- **To-do item**
Which lines of the data below contain "Veiligheid"? Please show them all.

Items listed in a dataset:

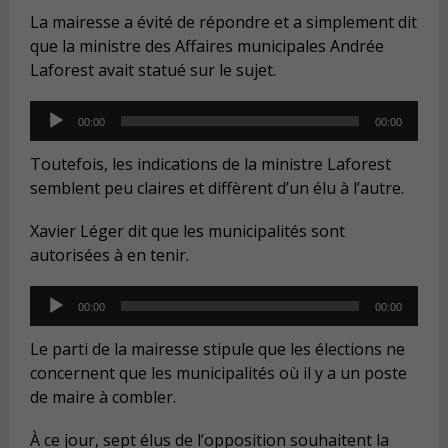
La mairesse a évité de répondre et a simplement dit
que la ministre des Affaires municipales Andrée
Laforest avait statué sur le sujet.
Audio
00:00
00:00
Player
Toutefois, les indications de la ministre Laforest
semblent peu claires et diffèrent d’un élu à l’autre.
Xavier Léger dit que les municipalités sont
autorisées à en tenir.
Audio
00:00
00:00
Player
Le parti de la mairesse stipule que les élections ne
concernent que les municipalités où il y a un poste
de maire à combler.
À ce jour, sept élus de l’opposition souhaitent la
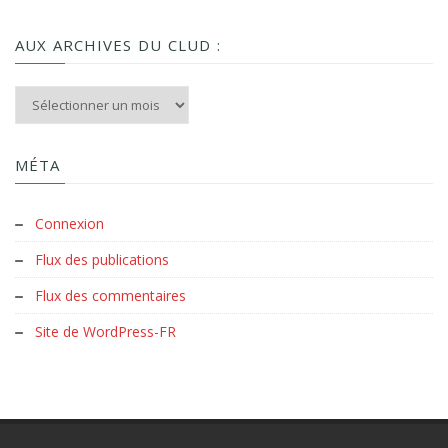
AUX ARCHIVES DU CLUD :
Aux archives du Clud :
MÉTA
Connexion
Flux des publications
Flux des commentaires
Site de WordPress-FR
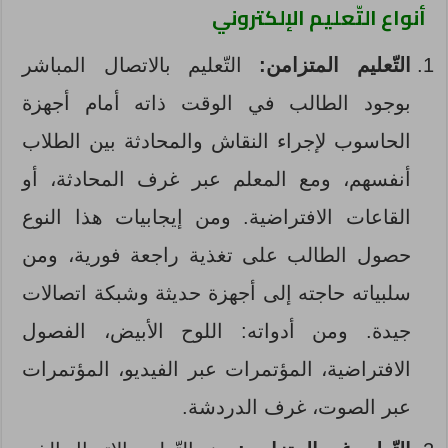
أنواع
التّعليم
الإلكتروني
التّعليم
المتزامن:
التّعليم بالاتصال المباشر
بوجود الطالب في الوقت ذاته أمام أجهزة
الحاسوب لإجراء النقاش والمحادثة بين الطلاب
أنفسهم، ومع المعلم عبر غرف المحادثة، أو
القاعات الافتراضية. ومن إيجابيات هذا النوع
حصول الطالب على تغذية راجعة فورية، ومن
سلبياته حاجته إلى أجهزة حديثة وشبكة اتصالات
جيدة. ومن أدواته: اللوح الأبيض، الفصول
الافتراضية، المؤتمرات عبر الفيديو، المؤتمرات
عبر الصوت، غرف الدردشة.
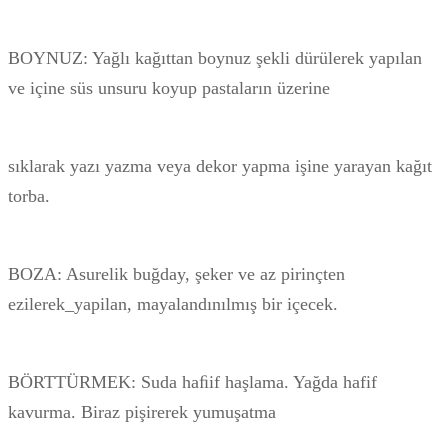
BOYNUZ: Yağlı kağıttan boynuz şekli dürülerek yapılan
ve içine süs unsuru koyup pastaların üzerine
sıklarak yazı yazma veya dekor yapma işine yarayan kağıt
torba.
BOZA: Asurelik buğday, şeker ve az pirinçten
ezilerek_yapilan, mayalandınılmış bir içecek.
BÖRTTÜRMEK: Suda haﬁif haşlama. Yağda hafif
kavurma. Biraz pişirerek yumuşatma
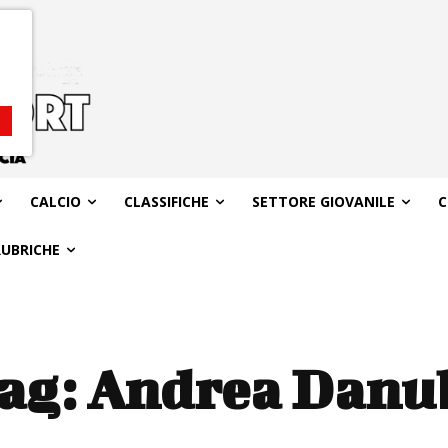
CALCIO
CLASSIFICHE
SETTORE GIOVANILE
C
RUBRICHE
ag:
Andrea Danu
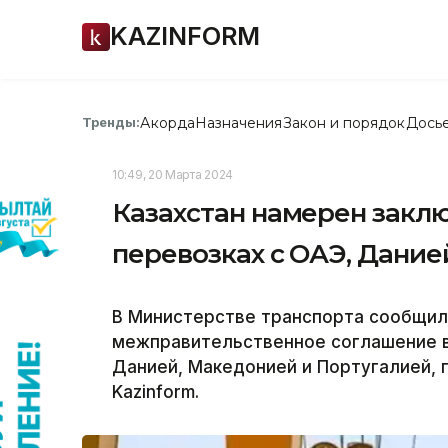
KAZINFORM
Акорда
Назначения
Закон и порядок
Дось
Тренды:
10:49, 20 Марта 2024
Казахстан намерен закл
перевозках с ОАЭ, Дани
В Министерстве транспорта сообщил
межправительственное соглашение в
Данией, Македонией и Португалией, 
Kazinform.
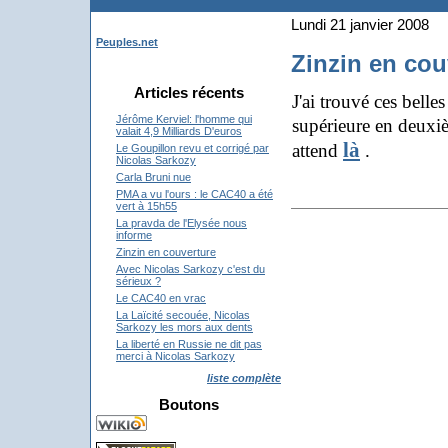
Lundi 21 janvier 2008
Peuples.net
Zinzin en cou
Articles récents
J'ai trouvé ces belle
Jérôme Kerviel: l'homme qui
supérieure en deux
valait 4,9 Milliards D'euros
là
attend
.
Le Goupillon revu et corrigé par
Nicolas Sarkozy
Carla Bruni nue
PMA a vu l'ours : le CAC40 a été
vert à 15h55
La pravda de l'Elysée nous
informe
Zinzin en couverture
Avec Nicolas Sarkozy c'est du
sérieux ?
Le CAC40 en vrac
La Laïcité secouée, Nicolas
Sarkozy les mors aux dents
La liberté en Russie ne dit pas
merci à Nicolas Sarkozy
liste complète
Boutons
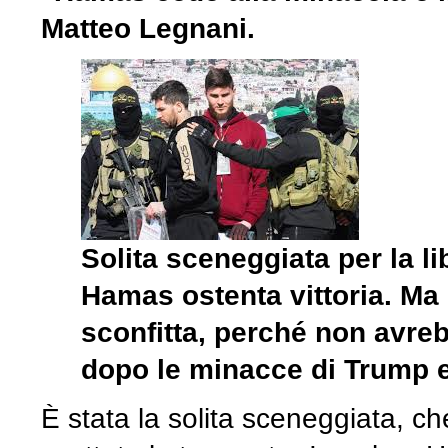
Matteo Legnani.
Solita sceneggiata per la li
Hamas ostenta vittoria. Ma i
sconfitta, perché non avreb
dopo le minacce di Trump e
È stata la solita sceneggiata, c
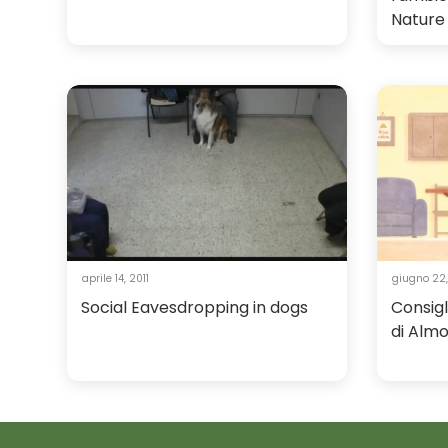
Nature
aprile 14, 2011
giugno 22,
Social Eavesdropping in dogs
Consigl
di Alm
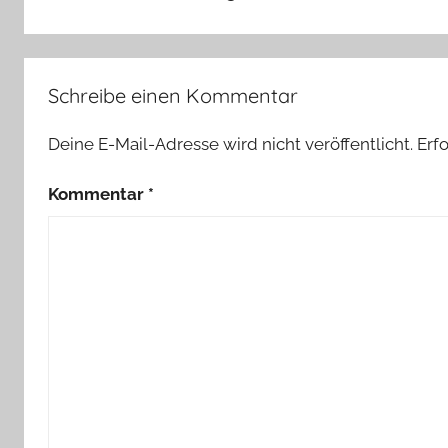
Schreibe einen Kommentar
Deine E-Mail-Adresse wird nicht veröffentlicht.
Erf
Kommentar
*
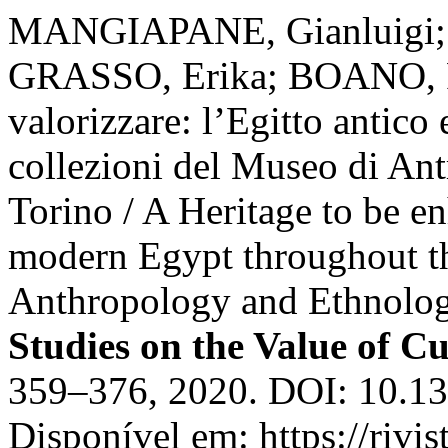
MANGIAPANE, Gianluigi;
GRASSO, Erika; BOANO, R
valorizzare: l’Egitto antico
collezioni del Museo di Ant
Torino / A Heritage to be e
modern Egypt throughout t
Anthropology and Ethnolog
Studies on the Value of Cu
359–376, 2020. DOI: 10.1
Disponível em: https://rivi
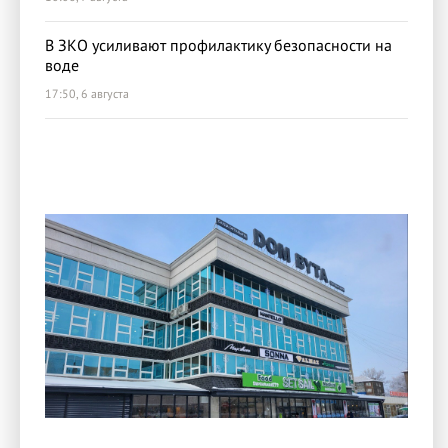
В ЗКО усиливают профилактику безопасности на
воде
17:50, 6 августа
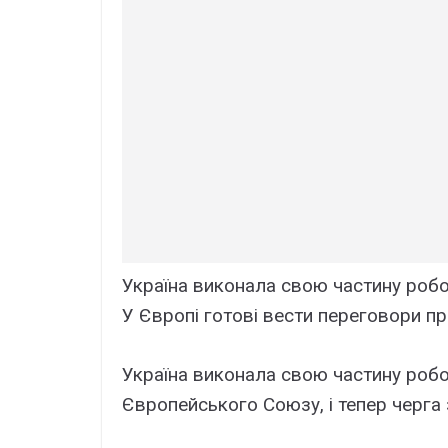
Україна виконала свою частину робо
У Європі готові вести переговори пр
Україна виконала свою частину робо
Європейського Союзу, і тепер черга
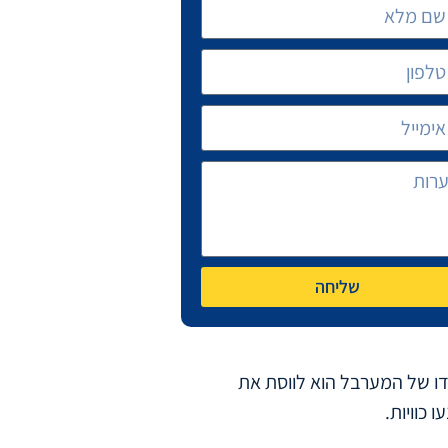
שליחה
דו של המערבל הוא לווסת את
כוויות.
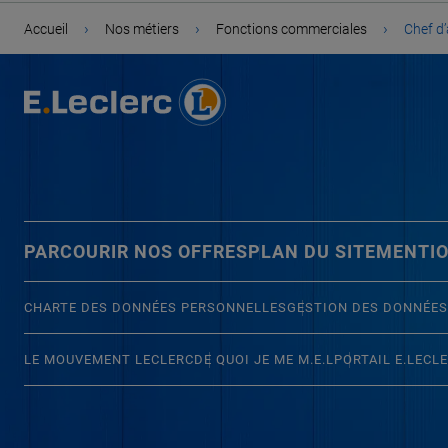
›
›
›
Accueil
Nos métiers
Fonctions commerciales
Chef d
PARCOURIR NOS OFFRES
PLAN DU SITE
MENTIO
CHARTE DES DONNÉES PERSONNELLES
GESTION DES DONNÉES
LE MOUVEMENT LECLERC
DE QUOI JE ME M.E.L
PORTAIL E.LECL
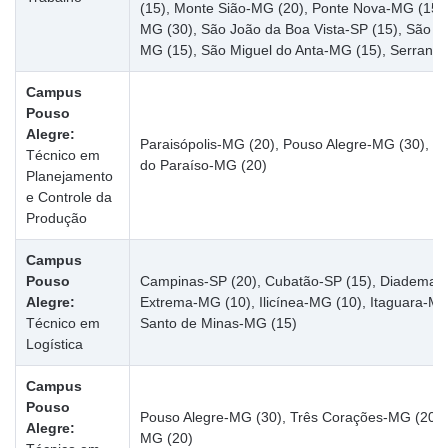
(15), Monte Sião-MG (20), Ponte Nova-MG (15),
MG (30), São João da Boa Vista-SP (15), São J
MG (15), São Miguel do Anta-MG (15), Serrana-
Campus
Pouso
Alegre:
Paraisópolis-MG (20), Pouso Alegre-MG (30), S
Técnico em
do Paraíso-MG (20)
Planejamento
e Controle da
Produção
Campus
Pouso
Campinas-SP (20), Cubatão-SP (15), Diadema-S
Alegre:
Extrema-MG (10), Ilicínea-MG (10), Itaguara-M
Técnico em
Santo de Minas-MG (15)
Logística
Campus
Pouso
Pouso Alegre-MG (30), Três Corações-MG (20), 
Alegre:
MG (20)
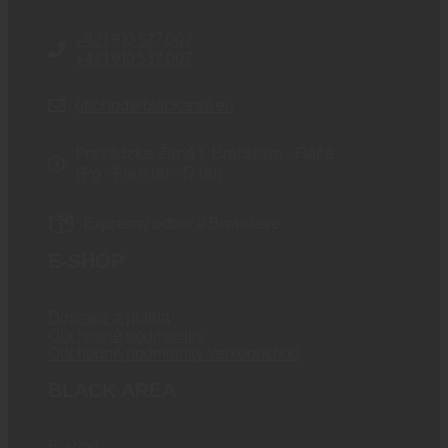
+421 910 527 007
+421 910 537 007
obchod@blackarea.eu
Prevádzka: Žitná 1, Bratislava - Rača
(Po - Pia 9:00 - 17:00)
Expresný odber v Bratislave
E-SHOP
Doprava a platba
Obchodné podmienky
Obchodné podmienky veľkoobchod
BLACK AREA
E-shop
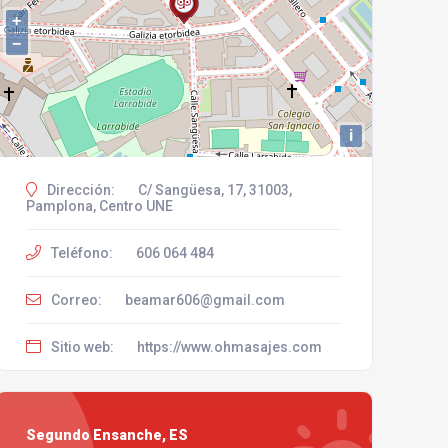
+
−
i
Dirección:
C/ Sangüesa, 17, 31003,
Pamplona, Centro UNE
Teléfono:
606 064 484
Correo:
beamar606@gmail.com
Sitio web:
https://www.ohmasajes.com
Segundo Ensanche, ES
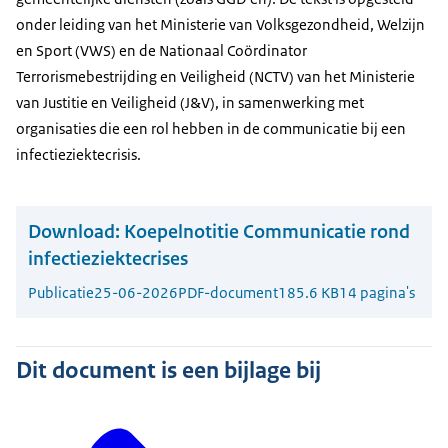
onder leiding van het Ministerie van Volksgezondheid, Welzijn
en Sport (VWS) en de Nationaal Coördinator
Terrorismebestrijding en Veiligheid (NCTV) van het Ministerie
van Justitie en Veiligheid (J&V), in samenwerking met
organisaties die een rol hebben in de communicatie bij een
infectieziektecrisis.
Download:
Koepelnotitie Communicatie rond
infectieziektecrises
Publicatie
25-06-2026
PDF-document
185.6 KB
14 pagina's
Dit document is een bijlage bij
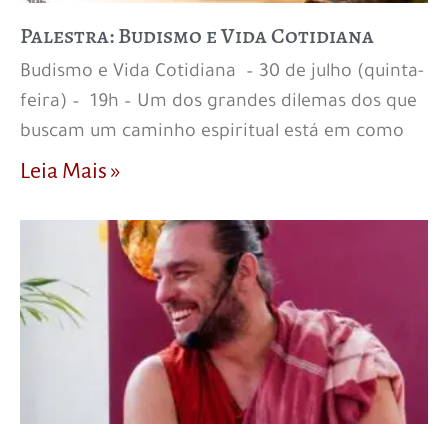
Palestra: Budismo e Vida Cotidiana
Budismo e Vida Cotidiana – 30 de julho (quinta-
feira) – 19h – Um dos grandes dilemas dos que
buscam um caminho espiritual está em como
Leia Mais »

- **Exercise solution**
Terrorismebestrijding en Veiligheid (NCTV) van het Ministerie
van Justitie en Veiligheid (J&V), in samenwerking met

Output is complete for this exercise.